Klassentreffen am Hockenheimring

Vor 30 Jahren brüllte der BMW M1 alles nieder. Im Rahmen des Grand Prix am Hockenheimring schickte BMW zehn von Rennsportlegenden gelenkte M1 Procar auf die Strecke.

1979 war das BMW M1 Procar so ziemlich das Männerauto schlechthin, mehr Testosteron bot kein Hersteller auf der Rennstrecke. Kurzer Blick in den Rückspiegel: Vor 30 Jahren zeigte BMW den M1 auf dem 65. Auto-Salon in Paris, am Petuelring in München liebevoll E26 genannt. Der Grand Prix am Hockenheimring begann mit einer Gedenkstunde an die großen Tage der Procar-Rennen. Zur Erinnerung: Die fünf trainingsschnellsten Formel-1-Fahrer traten gegen eine Auswahl der besten Gran Turismo-, Sport- und Tourenwagenfahrer auf identischen, nach Gruppe 4 vorbereiteten BMW M1 an. Stets am Samstag des jeweiligen Grand Prix-Wochenendes und nach Abschluss des F1-Qualifikationstrainings. 2008 war es wieder soweit: BMW schaffte es, zehn M1 Procars für drei Runden nach Hockenheim zu bringen. Am Start: Rennsportlegenden wie Niki Lauda, Promis wie Leopold Prinz von Bayern und autobild.de-Redakteur Nikolaus Eickmann.
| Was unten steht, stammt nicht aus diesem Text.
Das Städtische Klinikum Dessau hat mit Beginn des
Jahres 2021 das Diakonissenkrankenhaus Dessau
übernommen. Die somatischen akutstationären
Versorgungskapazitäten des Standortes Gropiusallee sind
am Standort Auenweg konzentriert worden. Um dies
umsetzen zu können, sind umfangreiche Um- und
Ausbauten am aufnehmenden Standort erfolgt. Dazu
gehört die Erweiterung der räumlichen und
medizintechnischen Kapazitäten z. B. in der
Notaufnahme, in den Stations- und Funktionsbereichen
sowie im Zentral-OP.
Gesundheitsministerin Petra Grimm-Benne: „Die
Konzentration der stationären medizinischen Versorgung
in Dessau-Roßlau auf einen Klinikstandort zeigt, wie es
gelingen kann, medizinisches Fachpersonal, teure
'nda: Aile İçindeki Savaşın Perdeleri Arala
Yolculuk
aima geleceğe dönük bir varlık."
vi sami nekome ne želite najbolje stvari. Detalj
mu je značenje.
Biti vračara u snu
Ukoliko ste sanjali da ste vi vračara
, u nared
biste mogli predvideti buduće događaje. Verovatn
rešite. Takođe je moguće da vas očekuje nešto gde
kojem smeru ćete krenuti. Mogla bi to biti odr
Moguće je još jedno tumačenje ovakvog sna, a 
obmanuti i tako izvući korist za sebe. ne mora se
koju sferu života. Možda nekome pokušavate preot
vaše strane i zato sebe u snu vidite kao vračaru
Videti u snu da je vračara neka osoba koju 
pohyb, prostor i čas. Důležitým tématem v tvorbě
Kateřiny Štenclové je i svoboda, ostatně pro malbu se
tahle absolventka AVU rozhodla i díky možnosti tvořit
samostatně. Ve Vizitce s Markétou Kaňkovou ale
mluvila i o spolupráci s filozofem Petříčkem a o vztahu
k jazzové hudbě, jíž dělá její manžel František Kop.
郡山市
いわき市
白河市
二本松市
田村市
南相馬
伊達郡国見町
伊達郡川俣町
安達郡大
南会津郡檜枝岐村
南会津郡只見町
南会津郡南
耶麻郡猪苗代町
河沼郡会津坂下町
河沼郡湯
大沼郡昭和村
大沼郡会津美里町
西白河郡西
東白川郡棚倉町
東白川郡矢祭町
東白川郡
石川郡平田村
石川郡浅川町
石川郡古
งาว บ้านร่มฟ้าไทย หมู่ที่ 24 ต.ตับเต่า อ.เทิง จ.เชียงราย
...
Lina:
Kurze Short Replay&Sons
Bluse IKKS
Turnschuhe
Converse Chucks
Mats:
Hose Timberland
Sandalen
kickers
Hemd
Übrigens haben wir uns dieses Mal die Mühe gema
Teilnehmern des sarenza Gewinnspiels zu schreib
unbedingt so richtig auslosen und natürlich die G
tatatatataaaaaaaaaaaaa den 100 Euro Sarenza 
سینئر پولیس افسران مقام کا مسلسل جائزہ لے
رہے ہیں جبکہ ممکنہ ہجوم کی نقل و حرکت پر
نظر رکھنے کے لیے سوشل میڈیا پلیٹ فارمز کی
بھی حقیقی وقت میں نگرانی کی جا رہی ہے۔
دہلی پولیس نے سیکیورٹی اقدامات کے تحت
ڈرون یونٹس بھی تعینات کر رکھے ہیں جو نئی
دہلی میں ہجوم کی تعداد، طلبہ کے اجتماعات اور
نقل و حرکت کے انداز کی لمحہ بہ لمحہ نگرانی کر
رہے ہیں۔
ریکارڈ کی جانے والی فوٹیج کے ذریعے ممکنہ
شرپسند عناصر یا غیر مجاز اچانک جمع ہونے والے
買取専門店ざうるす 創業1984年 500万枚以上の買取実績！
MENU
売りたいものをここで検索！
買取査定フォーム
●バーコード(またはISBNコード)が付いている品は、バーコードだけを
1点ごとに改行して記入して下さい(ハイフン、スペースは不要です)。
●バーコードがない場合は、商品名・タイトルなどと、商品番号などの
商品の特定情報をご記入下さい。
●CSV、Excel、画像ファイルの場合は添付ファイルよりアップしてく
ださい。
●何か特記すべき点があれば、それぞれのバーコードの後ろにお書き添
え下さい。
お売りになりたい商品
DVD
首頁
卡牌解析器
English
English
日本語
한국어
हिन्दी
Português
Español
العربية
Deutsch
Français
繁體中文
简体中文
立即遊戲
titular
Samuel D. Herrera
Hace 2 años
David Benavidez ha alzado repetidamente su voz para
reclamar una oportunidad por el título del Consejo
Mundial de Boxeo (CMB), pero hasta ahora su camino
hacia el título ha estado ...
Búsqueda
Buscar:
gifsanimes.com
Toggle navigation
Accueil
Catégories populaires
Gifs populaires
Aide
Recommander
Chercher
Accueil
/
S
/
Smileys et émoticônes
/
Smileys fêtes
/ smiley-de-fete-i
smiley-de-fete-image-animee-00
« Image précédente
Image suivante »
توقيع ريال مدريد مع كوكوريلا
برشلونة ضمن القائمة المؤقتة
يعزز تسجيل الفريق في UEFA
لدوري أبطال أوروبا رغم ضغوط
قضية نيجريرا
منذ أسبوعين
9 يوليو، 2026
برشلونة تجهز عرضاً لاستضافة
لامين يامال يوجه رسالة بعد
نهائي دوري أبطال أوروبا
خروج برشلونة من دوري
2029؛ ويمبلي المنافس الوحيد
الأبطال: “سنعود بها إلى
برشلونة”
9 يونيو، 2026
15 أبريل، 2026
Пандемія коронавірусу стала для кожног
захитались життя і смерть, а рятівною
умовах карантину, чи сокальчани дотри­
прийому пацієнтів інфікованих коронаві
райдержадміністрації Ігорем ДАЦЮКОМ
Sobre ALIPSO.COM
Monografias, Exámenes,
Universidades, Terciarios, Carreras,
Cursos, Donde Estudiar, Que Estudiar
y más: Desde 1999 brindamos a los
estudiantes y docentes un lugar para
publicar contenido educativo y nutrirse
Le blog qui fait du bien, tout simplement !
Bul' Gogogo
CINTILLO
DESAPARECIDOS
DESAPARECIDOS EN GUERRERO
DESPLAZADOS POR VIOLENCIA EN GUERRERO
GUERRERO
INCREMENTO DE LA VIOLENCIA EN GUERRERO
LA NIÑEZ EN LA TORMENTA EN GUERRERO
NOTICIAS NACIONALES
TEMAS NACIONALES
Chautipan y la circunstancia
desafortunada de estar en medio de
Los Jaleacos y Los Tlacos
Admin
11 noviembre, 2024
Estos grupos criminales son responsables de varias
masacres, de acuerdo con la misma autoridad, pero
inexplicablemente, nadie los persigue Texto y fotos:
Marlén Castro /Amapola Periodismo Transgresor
Der M1 brüllt seinen Fahrer an

Endlich raus! Auf der Zufahrt zum Ring werden Knie und Reifengummi weich. Der Mittelmotor brüllt durch den Helm, die Spannung steigt.

Die Antwort auf die erste ungestellte Frage: Ja, das BMW M1 Procar ist unglaublich laut. Der Motor drückt 470 PS auf die Kurbelwelle und brüllt dabei wie ein wildes Tier. Wobei vermutlich ein Leistungsprüfstand eine andere Zahl gezeigt hätte, denn die meisten Autos wurden scheinbar nur selten artgerecht bewegt und wirkten mehr wie Museumsleihgaben auf der Durchreise. Etwa das Warhol Art Car, ein von Andy Warhol binnen 28 Minuten bemalter M1. Ein rollendes Kunstwerk, das teuerste Auto der BMW-Sammlung. Nur echte Banausen würden bei der fingerdicken Farbschicht an hochbegabte Kindergartenkinder denken, vielmehr ist das M1 Art Car eines der berühmtesten Autos der letzten Jahrzehnte. Am Lenkrad: Jochen Neerpasch, wohl einer der wichtigsten Befürworter des E26.

Lauda siegt vor Eickmann

Doppelter Erfolg für Österreich: Nikolaus Lauda (links) siegt vor autobild.de-Redakteur Nikolaus Eickmann, dazwischen lag das gesamte Revival-Starterfeld.

Leider kam das Warhol-Auto beim Start nicht so recht vom Fleck und sorgte für ein heilloses Durcheinander. Ich ging gemeinsam mit Helmut Kelleners an den Start – und wurde Letzter. Der Sieger? Trägt den selben Vornamen wie ich, kommt ebenfalls aus Österreich, gilt aber als besserer Autofahrer: Niki Lauda gab bereits sein erstes Interview, als ich die Zielflagge sah. Lauda siegt vor Eickmann, dazwischen das restliche Starterfeld. Der Spaß zählt. Davon gab es beim Revival genug.